■ **Provided records**
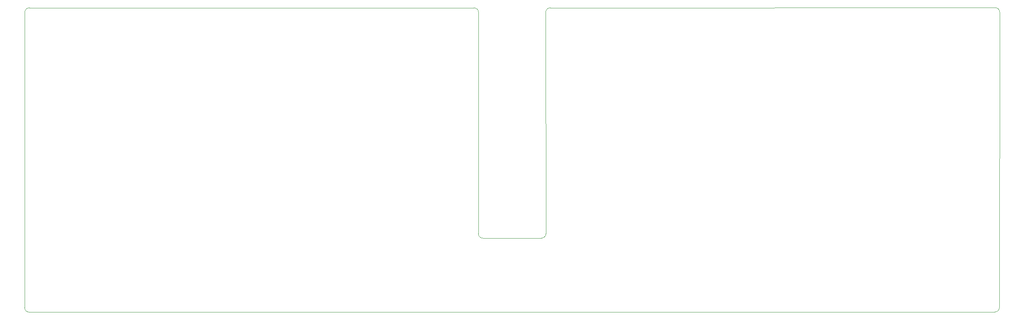
<source format=gbr>
G04 #@! TF.GenerationSoftware,KiCad,Pcbnew,(6.0.4-0)*
G04 #@! TF.CreationDate,2022-07-23T18:47:03-05:00*
G04 #@! TF.ProjectId,keezyboost40,6b65657a-7962-46f6-9f73-7434302e6b69,rev?*
G04 #@! TF.SameCoordinates,Original*
G04 #@! TF.FileFunction,Profile,NP*
%FSLAX46Y46*%
G04 Gerber Fmt 4.6, Leading zero omitted, Abs format (unit mm)*
G04 Created by KiCad (PCBNEW (6.0.4-0)) date 2022-07-23 18:47:03*
%MOMM*%
%LPD*%
G01*
G04 APERTURE LIST*
G04 #@! TA.AperFunction,Profile*
%ADD10C,0.100000*%
G04 #@! TD*
G04 APERTURE END LIST*
D10*
X127542893Y-63999993D02*
G75*
G03*
X128542893Y-63000000I7J999993D01*
G01*
X112500000Y-12500000D02*
X13250000Y-12500000D01*
X127542893Y-64000000D02*
X114457107Y-64000000D01*
X13250000Y-12500000D02*
G75*
G03*
X12250000Y-13500000I0J-1000000D01*
G01*
X12250000Y-13500000D02*
X12207107Y-79542893D01*
X113500000Y-13500000D02*
G75*
G03*
X112500000Y-12500000I-1000000J0D01*
G01*
X228750000Y-80500000D02*
G75*
G03*
X229750000Y-79500000I0J1000000D01*
G01*
X113457107Y-63000000D02*
X113500000Y-13500000D01*
X13207107Y-80542893D02*
X228750000Y-80500000D01*
X229792893Y-13457107D02*
G75*
G03*
X228792893Y-12457107I-999993J7D01*
G01*
X129500000Y-12500000D02*
G75*
G03*
X128500000Y-13500000I0J-1000000D01*
G01*
X12207107Y-79542893D02*
G75*
G03*
X13207107Y-80542893I999993J-7D01*
G01*
X113457100Y-63000000D02*
G75*
G03*
X114457107Y-64000000I1000000J0D01*
G01*
X129500000Y-12500000D02*
X228792893Y-12457107D01*
X128500000Y-13500000D02*
X128542893Y-63000000D01*
X229750000Y-79500000D02*
X229792893Y-13457107D01*
M02*

</source>
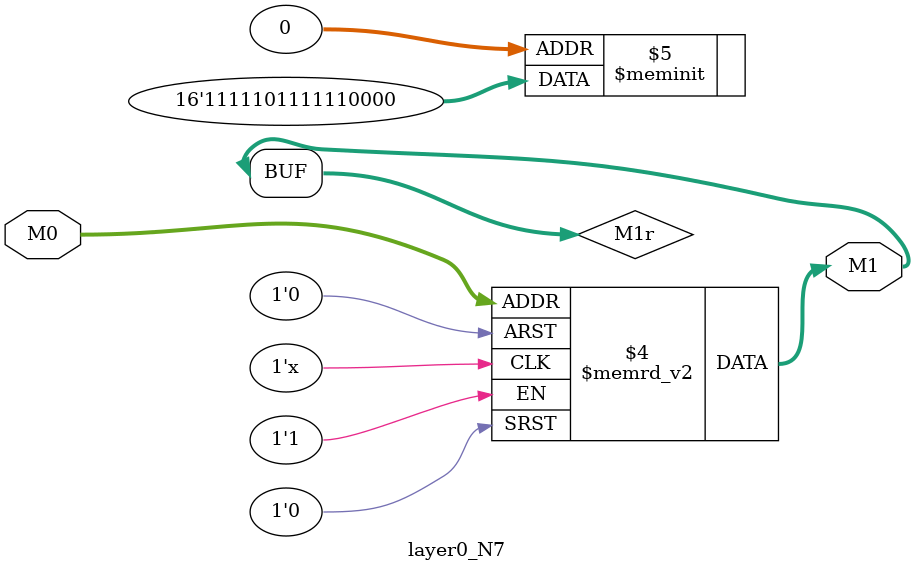
<source format=v>
module layer0_N7 ( input [2:0] M0, output [1:0] M1 );

	(*rom_style = "distributed" *) reg [1:0] M1r;
	assign M1 = M1r;
	always @ (M0) begin
		case (M0)
			3'b000: M1r = 2'b00;
			3'b100: M1r = 2'b11;
			3'b010: M1r = 2'b11;
			3'b110: M1r = 2'b11;
			3'b001: M1r = 2'b00;
			3'b101: M1r = 2'b10;
			3'b011: M1r = 2'b11;
			3'b111: M1r = 2'b11;

		endcase
	end
endmodule

</source>
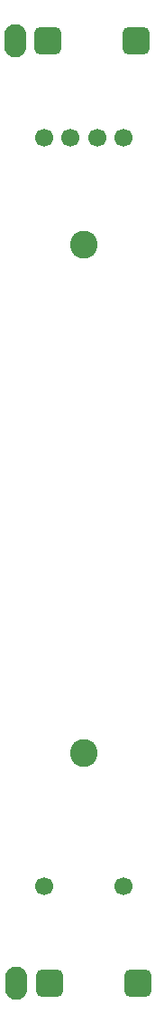
<source format=gbr>
%TF.GenerationSoftware,KiCad,Pcbnew,8.0.0*%
%TF.CreationDate,2024-03-24T11:12:39+01:00*%
%TF.ProjectId,Vader_Fader,56616465-725f-4466-9164-65722e6b6963,rev?*%
%TF.SameCoordinates,Original*%
%TF.FileFunction,Soldermask,Top*%
%TF.FilePolarity,Negative*%
%FSLAX46Y46*%
G04 Gerber Fmt 4.6, Leading zero omitted, Abs format (unit mm)*
G04 Created by KiCad (PCBNEW 8.0.0) date 2024-03-24 11:12:39*
%MOMM*%
%LPD*%
G01*
G04 APERTURE LIST*
G04 Aperture macros list*
%AMRoundRect*
0 Rectangle with rounded corners*
0 $1 Rounding radius*
0 $2 $3 $4 $5 $6 $7 $8 $9 X,Y pos of 4 corners*
0 Add a 4 corners polygon primitive as box body*
4,1,4,$2,$3,$4,$5,$6,$7,$8,$9,$2,$3,0*
0 Add four circle primitives for the rounded corners*
1,1,$1+$1,$2,$3*
1,1,$1+$1,$4,$5*
1,1,$1+$1,$6,$7*
1,1,$1+$1,$8,$9*
0 Add four rect primitives between the rounded corners*
20,1,$1+$1,$2,$3,$4,$5,0*
20,1,$1+$1,$4,$5,$6,$7,0*
20,1,$1+$1,$6,$7,$8,$9,0*
20,1,$1+$1,$8,$9,$2,$3,0*%
G04 Aperture macros list end*
%ADD10RoundRect,0.650000X-0.650000X0.650000X-0.650000X-0.650000X0.650000X-0.650000X0.650000X0.650000X0*%
%ADD11O,2.100000X3.100000*%
%ADD12C,2.600000*%
%ADD13C,1.700000*%
G04 APERTURE END LIST*
D10*
%TO.C,In1*%
X97785000Y-127000000D03*
D11*
X94685000Y-127000000D03*
D10*
X106085000Y-127000000D03*
%TD*%
%TO.C,Out1*%
X97620000Y-39000000D03*
D11*
X94520000Y-39000000D03*
D10*
X105920000Y-39000000D03*
%TD*%
D12*
%TO.C,RV1*%
X101000000Y-58000000D03*
X101000000Y-105500000D03*
D13*
X97250000Y-48000000D03*
X99750000Y-48000000D03*
X97250000Y-118000000D03*
X102250000Y-48000000D03*
X104750000Y-48000000D03*
X104750000Y-118000000D03*
%TD*%
M02*

</source>
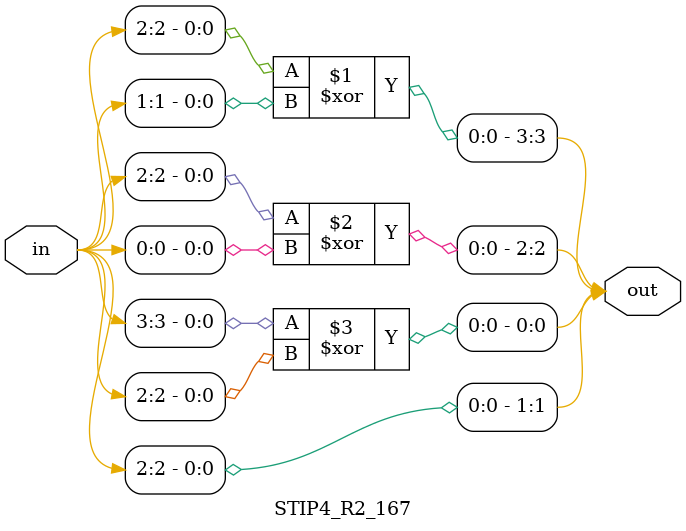
<source format=v>
module  STIP4_R2_167(in,out);
input[3:0] in;
output[3:0] out;
wire[3:0] out;
assign out[3]=in[2]^in[1];
assign out[2]=in[2]^in[0];
assign out[1]=in[2];
assign out[0]=in[3]^in[2];
endmodule

</source>
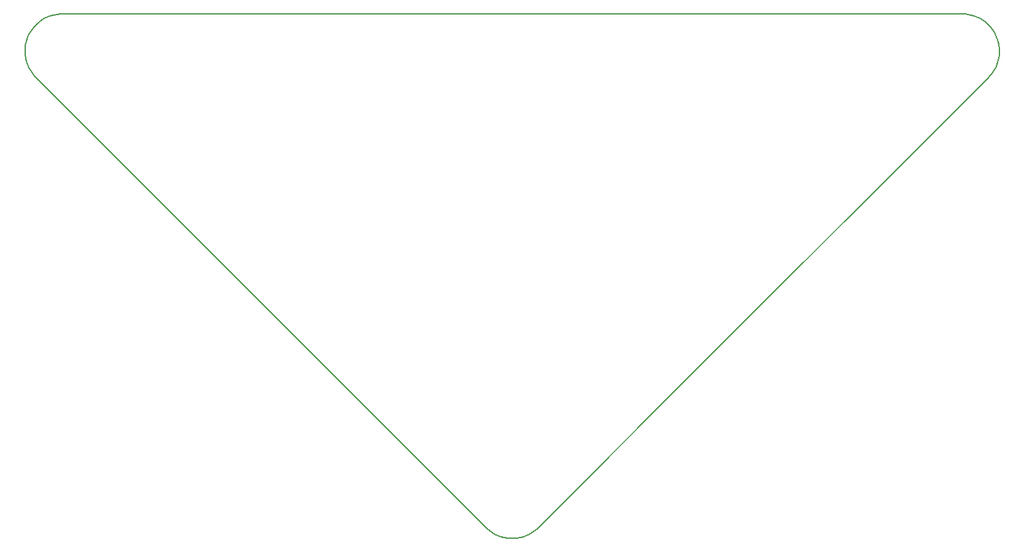
<source format=gbr>
G04 #@! TF.GenerationSoftware,KiCad,Pcbnew,8.0.1-rc2-202403101705~c0fd138706~ubuntu22.04.1*
G04 #@! TF.CreationDate,2024-03-11T22:08:16-04:00*
G04 #@! TF.ProjectId,Balance_Controller,42616c61-6e63-4655-9f43-6f6e74726f6c,rev?*
G04 #@! TF.SameCoordinates,Original*
G04 #@! TF.FileFunction,Profile,NP*
%FSLAX46Y46*%
G04 Gerber Fmt 4.6, Leading zero omitted, Abs format (unit mm)*
G04 Created by KiCad (PCBNEW 8.0.1-rc2-202403101705~c0fd138706~ubuntu22.04.1) date 2024-03-11 22:08:16*
%MOMM*%
%LPD*%
G01*
G04 APERTURE LIST*
G04 #@! TA.AperFunction,Profile*
%ADD10C,0.150000*%
G04 #@! TD*
G04 APERTURE END LIST*
D10*
X160400000Y-21550000D02*
X160735795Y-21591014D01*
X161081566Y-21667386D01*
X161518114Y-21789083D01*
X161941857Y-21949788D01*
X162349319Y-22148182D01*
X162737153Y-22382636D01*
X163102179Y-22651227D01*
X163441399Y-22951751D01*
X163752031Y-23281740D01*
X164031524Y-23638486D01*
X164277585Y-24019063D01*
X164488195Y-24420346D01*
X164661625Y-24839043D01*
X164796451Y-25271716D01*
X164891568Y-25714816D01*
X164946195Y-26164706D01*
X164959883Y-26617693D01*
X164932520Y-27070060D01*
X164864331Y-27518094D01*
X164755875Y-27958119D01*
X164608042Y-28386524D01*
X164422046Y-28799791D01*
X164199412Y-29194530D01*
X163941969Y-29567502D01*
X163651829Y-29915645D01*
X163493398Y-30077670D01*
X156987781Y-36583286D01*
X125804372Y-67766696D01*
X103035534Y-90535534D01*
X102879560Y-90688143D01*
X102545257Y-90968656D01*
X102187778Y-91218966D01*
X101809843Y-91437167D01*
X101414329Y-91621598D01*
X101004245Y-91770856D01*
X100582714Y-91883805D01*
X100152942Y-91959585D01*
X99718201Y-91997620D01*
X99281799Y-91997620D01*
X98847058Y-91959585D01*
X98417286Y-91883805D01*
X97995755Y-91770856D01*
X97585671Y-91621598D01*
X97190157Y-91437167D01*
X96812222Y-91218966D01*
X96454743Y-90968656D01*
X96120440Y-90688143D01*
X95964466Y-90535534D01*
X69872226Y-64443294D01*
X53750191Y-48321259D01*
X35506602Y-30077670D01*
X35348172Y-29915644D01*
X35058035Y-29567501D01*
X34800594Y-29194529D01*
X34577963Y-28799789D01*
X34391969Y-28386522D01*
X34244138Y-27958118D01*
X34135683Y-27518094D01*
X34067495Y-27070060D01*
X34040133Y-26617694D01*
X34053822Y-26164708D01*
X34108449Y-25714820D01*
X34203566Y-25271721D01*
X34338392Y-24839048D01*
X34511822Y-24420353D01*
X34722430Y-24019070D01*
X34968491Y-23638494D01*
X35247983Y-23281748D01*
X35558613Y-22951759D01*
X35897832Y-22651235D01*
X36262855Y-22382644D01*
X36650688Y-22148188D01*
X37058148Y-21949794D01*
X37481890Y-21789087D01*
X37918437Y-21667388D01*
X38364206Y-21585695D01*
X38815539Y-21544679D01*
X39042135Y-21542136D01*
X144000000Y-21500000D01*
X152750000Y-21500000D01*
X160050000Y-21500000D01*
X160400000Y-21550000D01*
M02*

</source>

■ **To-do item**
Gather from the entries above all lines that include the string "corners".

■ **Result below**
0 Rectangle with rounded corners*
0 $2 $3 $4 $5 $6 $7 $8 $9 X,Y pos of 4 corners*
0 Add a 4 corners polygon primitive as box body*
0 Add four circle primitives for the rounded corners*
0 Add four rect primitives between the rounded corners*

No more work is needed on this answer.